More from the Kristof article: “That image of a starving child in a famine doesn’t represent the magnitude of the problem,” notes Shawn Baker of Helen Keller International, a New York-based aid group working in this area. “For every child who is like that, you have 10 who are somewhat malnourished and many more who are deficient in micronutrients. Lack of iron is the most widespread nutrition deficiency in the world, and yet you can’t really see it,” he added.

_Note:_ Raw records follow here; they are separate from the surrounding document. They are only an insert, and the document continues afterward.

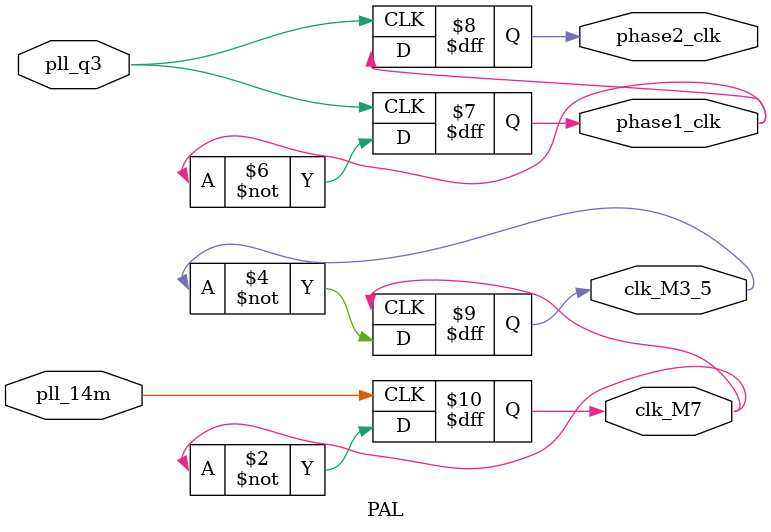
<source format=sv>
module PAL (input pll_14m, pll_q3,
				output clk_M7, clk_M3_5, phase1_clk, phase2_clk);
							

//~7 MHz
 always_ff @ (posedge pll_14m)
    begin 
       clk_M7 <= ~ (clk_M7);
    end
	 
//~3.5 MHz
always_ff @ (posedge clk_M7)
	begin
		clk_M3_5 <= ~ (clk_M3_5);
	end

//1.0227 MHz
always_ff @ (posedge pll_q3)
	begin
		phase1_clk <= ~ (phase1_clk);
		phase2_clk <= phase1_clk;
	end
	
	
endmodule

</source>
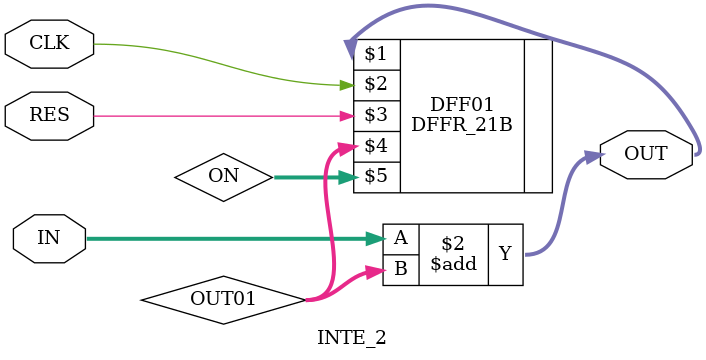
<source format=v>
module INTE_2(IN, CLK, RES, OUT);

			input  signed[20:0] IN;
			input CLK,RES;
			output signed[20:0] OUT;
			reg signed [20:0] OUT;
			wire  signed [20:0] OUT01,ON;
			
	DFFR_21B DFF01(OUT, CLK, RES, OUT01, ON);

	always@(IN or OUT01) OUT = IN + OUT01;
	
endmodule 

</source>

There are many ways to combat this hidden hunger that should be easy. One Kristof points out is to fortify flour with the same kind of nutrients they are fortified with in the US, which costs “virtually nothing”. Another way to stave of this “hidden hunger” is to get some fresh vegetables to people every day. The best way to do this is for them to grow those vegetables themselves, locally. And this leads to the second most common question I hear when I talk to people about Isipho: Why don’t they garden?

The answer is both simple and complex. Living on less than $2/day as most poor South Africans do, it would take one month of income to buy a hoe or shovel. It would take several months of income to buy fencing to keep out invading animals. It would take a couple of day’s worth of food to buy starter seeds. When the average person eats a couple meals of beans and corn meal per day, it is impossible to make these investments, so very, very few grow their own vegetables.

After so many years of this situation, if someone gave them fencing, tools, and seeds, they would still lack the gardening education to be successful.

So, our food program in iNzinga is designed to give families who can grow their own vegetables everything they need to do so, including gardening education through our partner Cedara College of Agriculture. They get one chance to take advantage of this offer to better their own lives. And, in exchange, they then have to mentor their neighbors as we expand the program to provide more family gardens. With one investment in a complete solution we can stop the “hidden hunger” in this village permanently in a self-sustaining manner.

As Kristof says in summing up his article, “None of this is glamorous, but it’s hugely needed – and truly a bargain.”